__Task statement__: Find the lines of data that contain the string "facciones", then list them.

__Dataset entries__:
===============

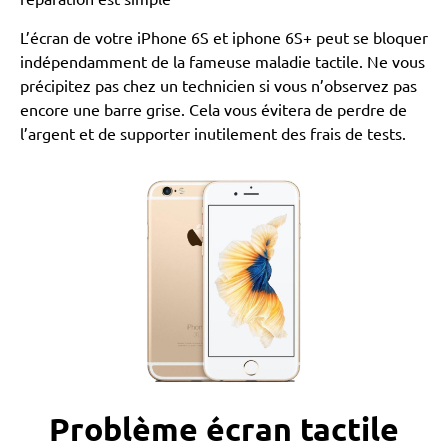
L’écran de votre iPhone 6S et iphone 6S+ peut se bloquer
indépendamment de la fameuse maladie tactile. Ne vous
précipitez pas chez un technicien si vous n’observez pas
encore une barre grise. Cela vous évitera de perdre de
l’argent et de supporter inutilement des frais de tests.
Problème écran tactile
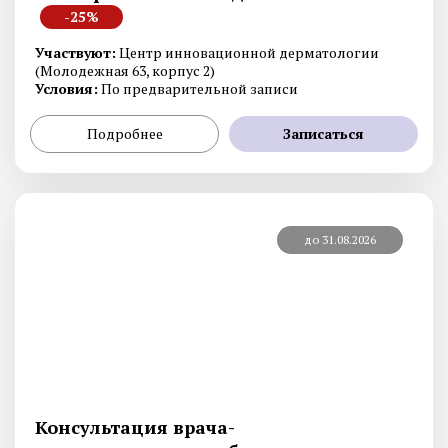
-25%
Участвуют:
Центр инновационной дерматологии
(Молодежная 63, корпус 2)
Условия:
По предварительной записи
Подробнее
Записаться
до 31.08.2026
Консультация врача-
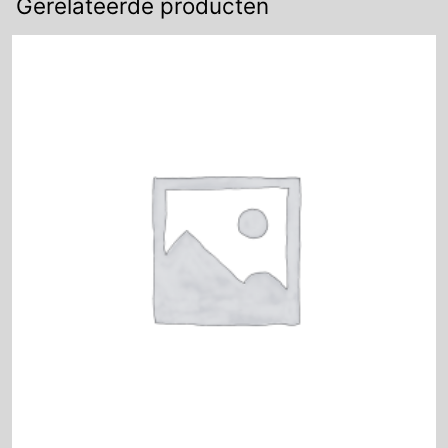
Gerelateerde producten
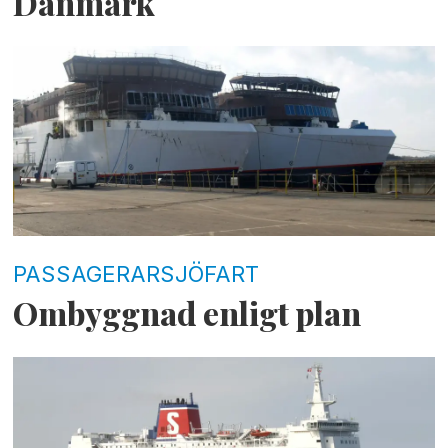
Danmark
PASSAGERARSJÖFART
Ombyggnad enligt plan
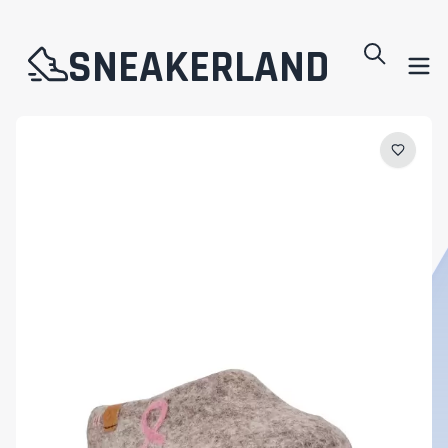
SNEAKERLAND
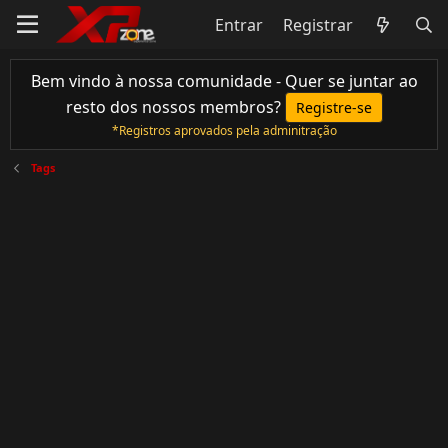
Entrar
Registrar
Bem vindo à nossa comunidade - Quer se juntar ao
resto dos nossos membros?
Registre-se
*Registros aprovados pela adminitração
Tags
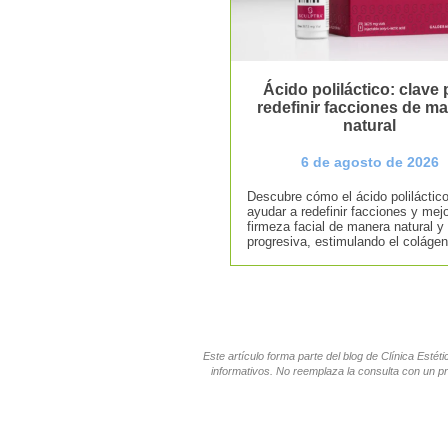
Ácido poliláctico: clave 
redefinir facciones de m
natural
6 de agosto de 2026
Descubre cómo el ácido poliláctic
ayudar a redefinir facciones y mejo
firmeza facial de manera natural y
progresiva, estimulando el colágen
Este artículo forma parte del blog de Clínica Esté
informativos. No reemplaza la consulta con un pr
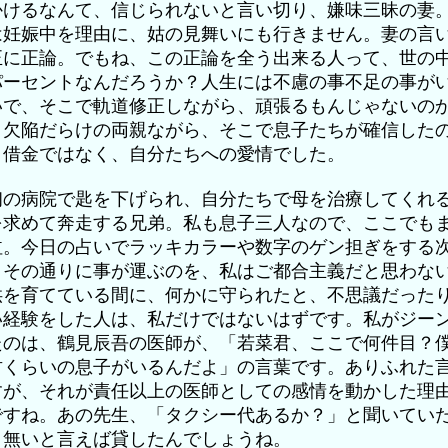
かけるなんて、信じられないと言い切り、嫌味三昧の妻
は妊娠中を理由に、姑の見舞いにも行きません。妻の言
正に正論。でもね、この正論を全う出来る人って、世の
パーセントなんだろうか？人生には不慮の事不足の事が
いで、そこで軌道修正しながら、頑張るもんじゃないの
？欠陥だらけの両親ながら、そこで息子たちが確信した
、借金ではなく、自分たちへの愛情でした。
初の病院で匙を下げられ、自分たちで母を治療してくれ
を求めて奔走する兄弟。私も息子三人なので、ここでも
泣。今日の占いでラッキカラーや数字のゲン担ぎをする
。その通りに事が運ぶのを、私はご都合主義だと思わな
供を育てている間に、何かに守られたと、不思議だった
い経験をした人は、私だけではないはずです。私がジー
たのは、鶴見辰吾の医師が、「若菜君、ここで何件目？
君くらいの息子がいるんだよ」の言葉です。ありふれた
すが、それが責任以上の医師としての感情を動かした理
ですね。あの先生、「タクシー代あるか？」と聞いてい
、無いと言えば貸したんでしょうね。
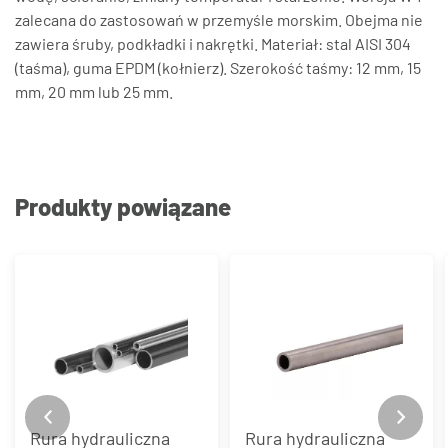
zalecana do zastosowań w przemyśle morskim. Obejma nie
zawiera śruby, podkładki i nakrętki. Materiał: stal AISI 304
(taśma), guma EPDM (kołnierz). Szerokość taśmy: 12 mm, 15
mm, 20 mm lub 25 mm.
Produkty powiązane
Rura hydrauliczna
Rura hydrauliczna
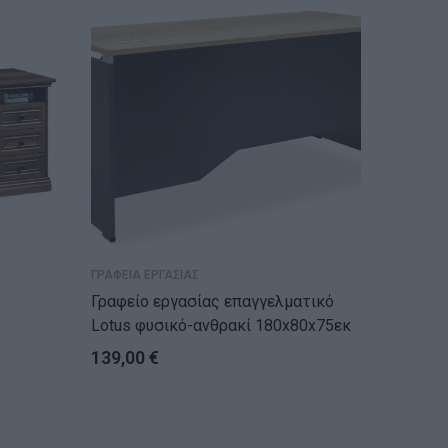
ΝΕ
ΓΡΑΦΕΙΑ ΕΡΓΑΣΙΑΣ
ΓΡΑΦΕΙΑ 
Γραφείο εργασίας επαγγελματικό
Γραφείο δ
Lotus φυσικό-ανθρακί 180x80x75εκ
αναστρ
160x14
139,00
€
145,0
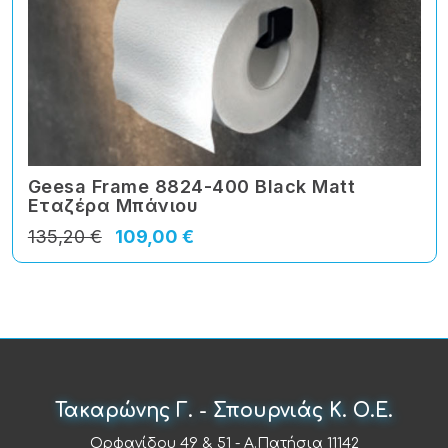
Geesa Frame 8824-400 Black Matt
Εταζέρα Μπάνιου
135,20 €
109,00 €
Τακαρώνης Γ. - Σπουρνιάς Κ. Ο.Ε.
Ορφανίδου 49 & 51 - Α.Πατήσια 11142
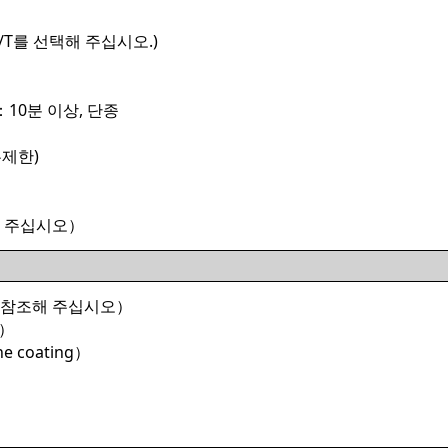
/T를 선택해 주십시오.)
：10분 이상, 단종
무제한)
 주십시오）
 참조해 주십시오）
g）
 coating）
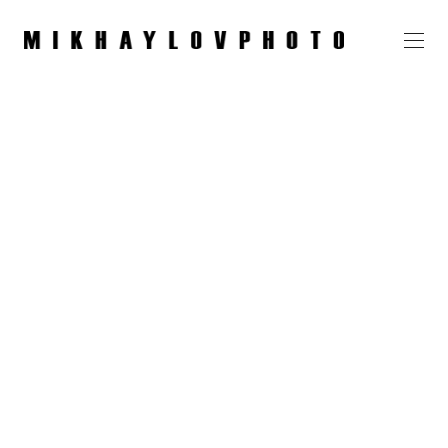
Артём IFBB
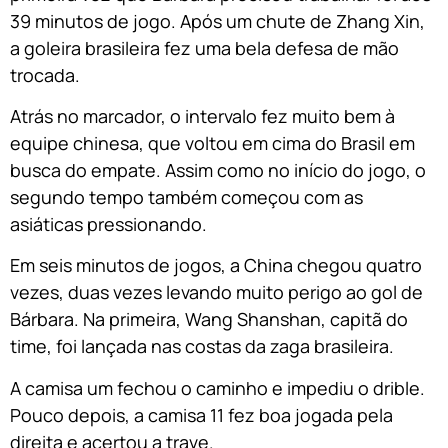
39 minutos de jogo. Após um chute de Zhang Xin,
a goleira brasileira fez uma bela defesa de mão
trocada.
Atrás no marcador, o intervalo fez muito bem à
equipe chinesa, que voltou em cima do Brasil em
busca do empate. Assim como no início do jogo, o
segundo tempo também começou com as
asiáticas pressionando.
Em seis minutos de jogos, a China chegou quatro
vezes, duas vezes levando muito perigo ao gol de
Bárbara. Na primeira, Wang Shanshan, capitã do
time, foi lançada nas costas da zaga brasileira.
A camisa um fechou o caminho e impediu o drible.
Pouco depois, a camisa 11 fez boa jogada pela
direita e acertou a trave.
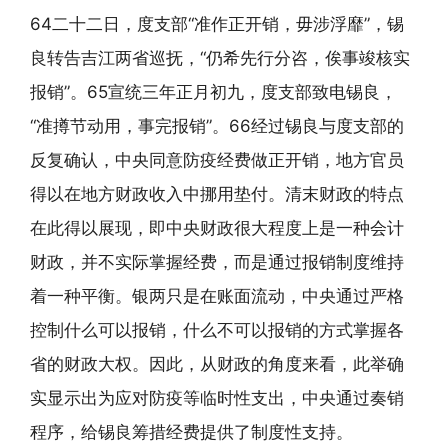
64二十二日，度支部“准作正开销，毋涉浮靡”，锡
良转告吉江两省巡抚，“仍希先行分咨，俟事竣核实
报销”。65宣统三年正月初九，度支部致电锡良，
“准撙节动用，事完报销”。66经过锡良与度支部的
反复确认，中央同意防疫经费做正开销，地方官员
得以在地方财政收入中挪用垫付。清末财政的特点
在此得以展现，即中央财政很大程度上是一种会计
财政，并不实际掌握经费，而是通过报销制度维持
着一种平衡。银两只是在账面流动，中央通过严格
控制什么可以报销，什么不可以报销的方式掌握各
省的财政大权。因此，从财政的角度来看，此举确
实显示出为应对防疫等临时性支出，中央通过奏销
程序，给锡良筹措经费提供了制度性支持。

===============

__Written answer__:
redefinir facciones de m
ayudar a redefinir facciones y mejo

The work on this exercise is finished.